Abdula Ahmed Ali, 25, and his wife, Cossor, 23, are among those being interrogated by anti-terror police as suspects in the massive plot to attack trans-Atlantic flights in midair.
What the outwardly normal couple had secretly intended is almost too horrifying to consider, cops said.
The Alis planned to use 6-month-old Zain’s baby bottle as a liquid bomb, blowing themselves and their innocent child up, along with hundreds of other victims aboard the flight.
Cossar was allowed to bring Zain to a police station house so she could breast-feed him there.

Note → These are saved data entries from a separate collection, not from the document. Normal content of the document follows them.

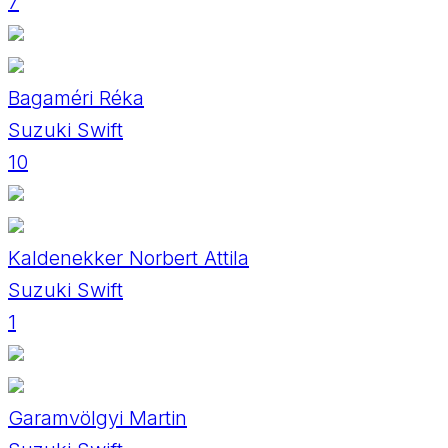
7
Bagaméri Réka
Suzuki Swift
10
Kaldenekker Norbert Attila
Suzuki Swift
1
Garamvölgyi Martin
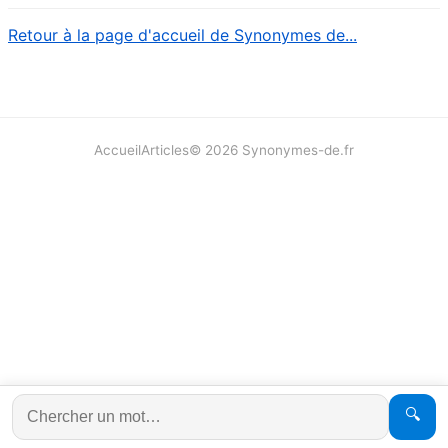
Retour à la page d'accueil de Synonymes de...
Accueil
Articles
©
2026
Synonymes-de.fr
🔍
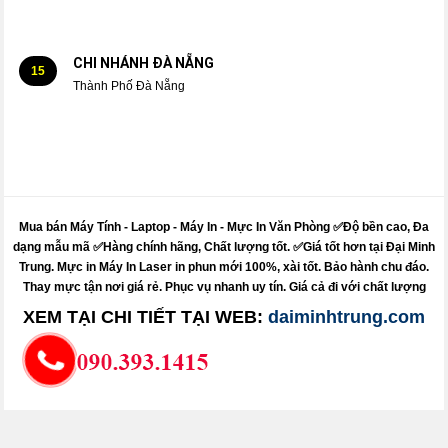
CHI NHÁNH ĐÀ NẴNG
15
Thành Phố Đà Nẵng
Mua bán Máy Tính - Laptop - Máy In -
Mực
In Văn Phòng ✅Độ bền cao, Đa
dạng mẫu mã ✅Hàng chính hãng, Chất lượng tốt. ✅Giá tốt hơn tại Đại Minh
Trung.
Mực
in
Máy
In Laser in phun mới 100%, xài tốt. Bảo hành chu đáo.
Thay mực
tận nơi giá rẻ. Phục vụ nhanh uy tín. Giá cả đi với chất lượng
XEM TẠI CHI TIẾT TẠI WEB:
daiminhtrung.com
Sửa máy tính pci - sửa máy in pci - nạp mực in pci
Dolozi - itdolozi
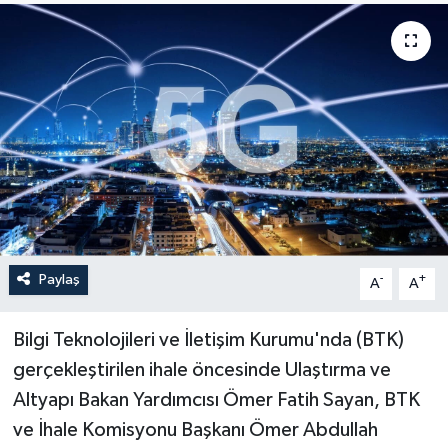
Sağlık
Siyaset
Spor
Türkiye
Paylaş
-
+
A
A
Bilgi Teknolojileri ve İletişim Kurumu'nda (BTK)
gerçekleştirilen ihale öncesinde Ulaştırma ve
Altyapı Bakan Yardımcısı Ömer Fatih Sayan, BTK
ve İhale Komisyonu Başkanı Ömer Abdullah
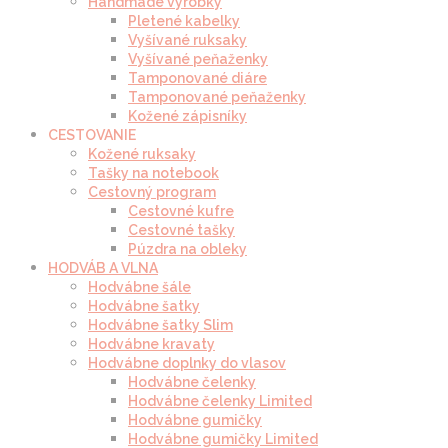
Handmade výrobky
Pletené kabelky
Vyšívané ruksaky
Vyšívané peňaženky
Tamponované diáre
Tamponované peňaženky
Kožené zápisníky
CESTOVANIE
Kožené ruksaky
Tašky na notebook
Cestovný program
Cestovné kufre
Cestovné tašky
Púzdra na obleky
HODVÁB A VLNA
Hodvábne šále
Hodvábne šatky
Hodvábne šatky Slim
Hodvábne kravaty
Hodvábne doplnky do vlasov
Hodvábne čelenky
Hodvábne čelenky Limited
Hodvábne gumičky
Hodvábne gumičky Limited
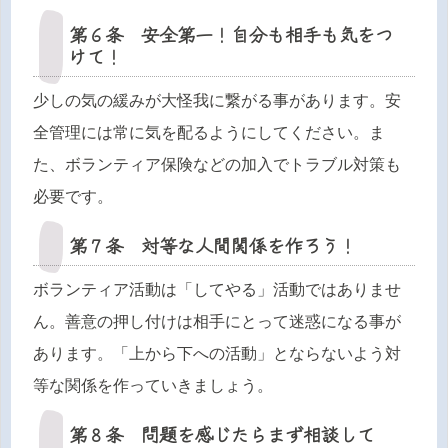
第６条 安全第一！自分も相手も気をつ
けて！
少しの気の緩みが大怪我に繋がる事があります。安
全管理には常に気を配るようにしてください。ま
た、ボランティア保険などの加入でトラブル対策も
必要です。
第７条 対等な人間関係を作ろう！
ボランティア活動は「してやる」活動ではありませ
ん。善意の押し付けは相手にとって迷惑になる事が
あります。「上から下への活動」とならないよう対
等な関係を作っていきましょう。
第８条 問題を感じたらまず相談して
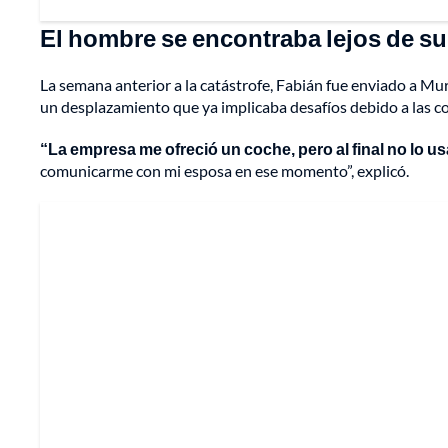
El hombre se encontraba lejos de s
La semana anterior a la catástrofe, Fabián fue enviado a Mu
un desplazamiento que ya implicaba desafíos debido a las co
“La empresa me ofreció un coche, pero al final no lo 
comunicarme con mi esposa en ese momento”, explicó.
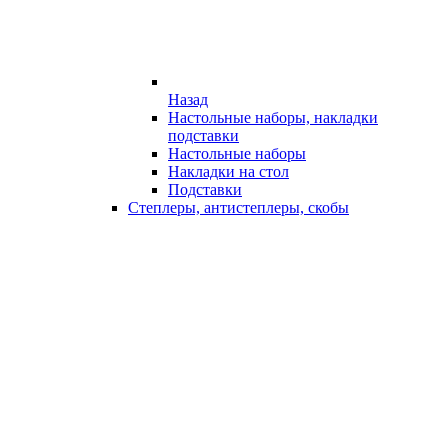
Назад
Настольные наборы, накладки
подставки
Настольные наборы
Накладки на стол
Подставки
Степлеры, антистеплеры, скобы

The baby was later turned over to her grandparents.
To their friends and neighbors in A housing project in north London, the Alis were known as quiet, struggling parents and as observant Muslims who showed no signs of ties to terrorism.
“Cossor was not someone I had an argument with, never any problems,” said Bronwene Hammond, who attended London’s Walthamstow School for Girls with her.
“She would wear the full Muslim outfit because of her parents, but she was never preaching,” she told The Mail on Sunday. “There were a lot more religious people at school.”
But British security experts suspect Cossor Ali is an example of a chilling new phenomenon – a woman terrorist willing to use her innocent appearance to allay suspicions and carry out a suicide bomb attack. At least 20 Muslim women have blown themselves up in such attacks in Israel, Chechnya, Iraq and elsewhere.
Particularly disturbing was Cossor Ali’s apparent intent to conceal the liquid trigger for a bomb in Zain’s baby bottle when the family boarded a jetliner.
“It may be beyond belief, but we are convinced that there are now women in Britain who are prepared to die with their babies for their twisted cause,” a security adviser to the British government told The Times of London.
“They are ruthless, single-minded and totally committed.”
Cossor, a British citizen like her husband, lived with her parents and two older sisters, Farrah and Sadia, before marrying Ali three years ago. It’s not known how they met, but he attended another Walthamstow school, along with two others arrested last week – his brother Assan Abdullah Khan, 21, and a Pakistani-born man, Waheed Arafat Khan, 25.
Assan Khan and Waheed Khan are not related, they but attended the east London mosque, Masjid e-Umer, where eight members of the conspiracy met and which is now a focus of the investigation.
Ali, like the other two men, was recalled as a routine student when he attended Aveling Park School.
“He certainly wasn’t the sort of person you would describe as radical when he was at school,” a former pupil said. “He was just a normal boy who didn’t stand out from the crowd.”
Ali’s younger brother lived in a small home in London with his parents, a sister and another brother. British investigators have disclosed few details since the startling series of arrests last week triggered a sweeping series of security measures at airports, including restrictions on baby bottles and formulas.
Because of suspicions like those that fell on Cossor Ali, mothers are being required to taste babies’ milk at airline check-ins before they are allowed to take them aboard aircraft.
Friends and relatives of members of the alleged plot say some suspects had recently visited Pakistan, where the conspiracy is believed to have been based.
Cossor’s grandfather Nazir Ahmed, 84, said Ali made an unexpected visit to Pakistan about four weeks ago.
“We didn’t understand what the hurry was and why he had to go on his own,” he told The Mail on Sunday.
Cossor and her husband were receiving government assistance and recently moved into a housing project in Walthamstow.